(What you need to do): Instruction for the data below: set down exactly the lines from the line with "to be mounted" to the line with "- generate access", inclusive, and no others.

-------

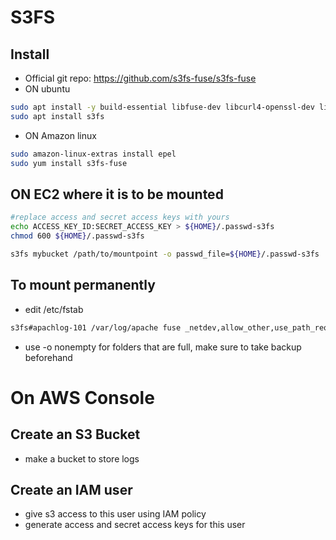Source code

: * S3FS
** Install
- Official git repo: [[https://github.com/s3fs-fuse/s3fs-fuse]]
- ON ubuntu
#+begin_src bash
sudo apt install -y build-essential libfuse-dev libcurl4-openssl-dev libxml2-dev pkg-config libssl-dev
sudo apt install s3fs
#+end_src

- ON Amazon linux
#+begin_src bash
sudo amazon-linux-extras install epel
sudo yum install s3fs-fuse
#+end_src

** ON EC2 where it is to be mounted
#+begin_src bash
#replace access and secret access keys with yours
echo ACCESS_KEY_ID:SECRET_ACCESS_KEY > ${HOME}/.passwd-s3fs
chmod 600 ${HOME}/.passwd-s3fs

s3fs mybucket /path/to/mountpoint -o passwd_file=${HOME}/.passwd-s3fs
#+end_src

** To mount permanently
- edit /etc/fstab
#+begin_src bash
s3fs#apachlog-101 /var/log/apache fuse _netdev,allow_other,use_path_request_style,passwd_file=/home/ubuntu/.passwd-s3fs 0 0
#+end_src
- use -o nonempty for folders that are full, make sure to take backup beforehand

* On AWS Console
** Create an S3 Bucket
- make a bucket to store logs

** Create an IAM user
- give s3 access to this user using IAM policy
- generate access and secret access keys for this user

-------

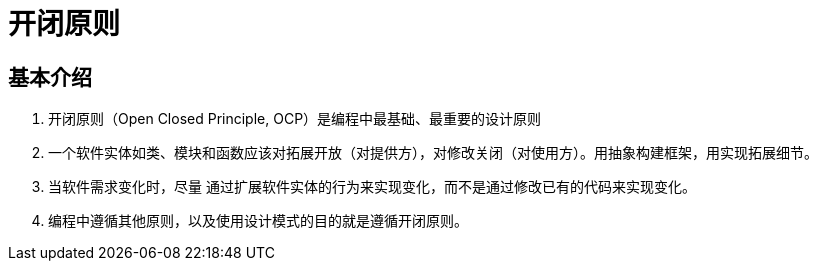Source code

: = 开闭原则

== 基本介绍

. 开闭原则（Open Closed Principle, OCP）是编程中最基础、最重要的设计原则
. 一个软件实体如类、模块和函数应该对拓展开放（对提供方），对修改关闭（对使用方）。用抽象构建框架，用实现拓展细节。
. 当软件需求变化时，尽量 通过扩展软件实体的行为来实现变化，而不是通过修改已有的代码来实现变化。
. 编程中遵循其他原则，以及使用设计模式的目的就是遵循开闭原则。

-------

(Exercise answer):
** ON EC2 where it is to be mounted
#+begin_src bash
#replace access and secret access keys with yours
echo ACCESS_KEY_ID:SECRET_ACCESS_KEY > ${HOME}/.passwd-s3fs
chmod 600 ${HOME}/.passwd-s3fs

s3fs mybucket /path/to/mountpoint -o passwd_file=${HOME}/.passwd-s3fs
#+end_src

** To mount permanently
- edit /etc/fstab
#+begin_src bash
s3fs#apachlog-101 /var/log/apache fuse _netdev,allow_other,use_path_request_style,passwd_file=/home/ubuntu/.passwd-s3fs 0 0
#+end_src
- use -o nonempty for folders that are full, make sure to take backup beforehand

* On AWS Console
** Create an S3 Bucket
- make a bucket to store logs

** Create an IAM user
- give s3 access to this user using IAM policy
- generate access and secret access keys for this user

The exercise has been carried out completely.